__INSTRUCTIONS FOR THE TASK__
Word-for-word reproduction, images excluded: copy every entry below.

__RECORDS FOR THE TASK__
■ ■ ■ ■ ■
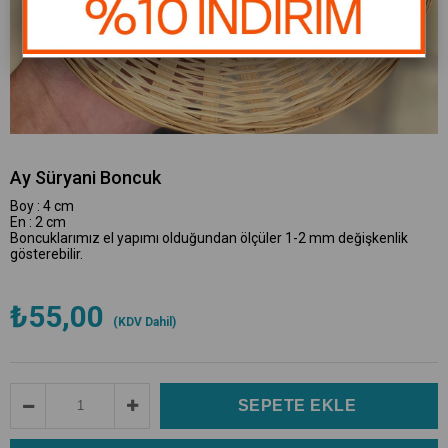
Ay Süryani Boncuk
Boy : 4 cm
En : 2 cm
Boncuklarımız el yapımı olduğundan ölçüler 1-2 mm değişkenlik
gösterebilir.
₺55,00
(KDV Dahil)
■ ■ ■ ■ ■
__WRITTEN RESPONSE__
Ay Süryani Boncuk
Boy : 4 cm
En : 2 cm
Boncuklarımız el yapımı olduğundan ölçüler 1-2 mm değişkenlik
gösterebilir.
₺55,00
(KDV Dahil)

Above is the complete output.